Bristol officials say the expanded capacity in these high-demand programs is essential. John J. Sbrega, president of the community college, noted that the college received about 1,000 applicants for its 72-student nursing program last year. In addition to limits within current facilities, the college also has had a hard time attracting nursing instructors. For example, Sbrega noted that the chair of the nursing department has been open for nearly two years and that many candidates have turned the position down because of its low pay compared to that of a job at a nearby hospital.
As current allied health professors only have classes during the day, Sbrega said the college will try to use them to teach the new online programs and run their labs at night. Still, he said he expects to have to hire more adjunct faculty, likely from other institutions, to help fully staff the new program.
Faculty union representatives, however, have major reservations about the program. Joe LeBlanc, president of the Massachusetts Community College Council, a unit of the National Education Association, said the college has not come to an agreement with the union as to how much full-time professors will make for taking on these extra courses. He noted that Bristol is not offering as much as the professors would like for the work. Also, more generally, LeBlanc said he has a concern with what he called the "explosion" of the use of part-time faculty at Bristol, where he noted the part-time to full-time ratio was nearly four to one.

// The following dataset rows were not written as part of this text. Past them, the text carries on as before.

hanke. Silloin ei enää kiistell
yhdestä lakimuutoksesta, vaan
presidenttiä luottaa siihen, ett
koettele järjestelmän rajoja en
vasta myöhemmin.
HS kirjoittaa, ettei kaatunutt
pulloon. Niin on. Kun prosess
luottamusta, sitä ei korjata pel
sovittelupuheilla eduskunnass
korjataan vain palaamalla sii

He argued that the new program will not help this imbalance.
Aside from disagreements concerning pay, faculty also have philosophical concerns with the concept, arguing that it may disadvantage some students in ways that are not appropriate for community colleges.
"This strikes me as unfair — for other students to be going to a public college and jumping to the front of the line just because they’re paying more," LeBlanc said. "This [deal] came out of the blue, and it was made quite clear that [Bristol] was hungry to pursue this. It looks like they’re just planning to jump ahead. But we’d like to slow this down ever so slightly. There may be a lot of good reasons for Bristol to do this, but we need to take a pause before we think about doing these elsewhere in the state. Everything is motivated by this ‘growth is all’ mindset. We really need to pause and take stock of what we’re thinking about doing here."
Princeton Review and Bristol officials, however, are ready to move ahead with the project in spite of some of these criticisms.
“In this age of scarce resources and burgeoning enrollments, we’re just not going to get money from our state,” Sbrega said. “I think public-private partnerships like this one are the wave of the future. This is an outstanding example of what can be done through these partnerships. I wouldn’t be surprised if it’s replicated around the state and the country.”
The Princeton Review is currently in discussions with other community colleges in Massachusetts and in four other states to replicate this model if it proves successful. Sbrega also said he would like to see something similar put in place for other career-related programs at his institution for which there are long waiting lists.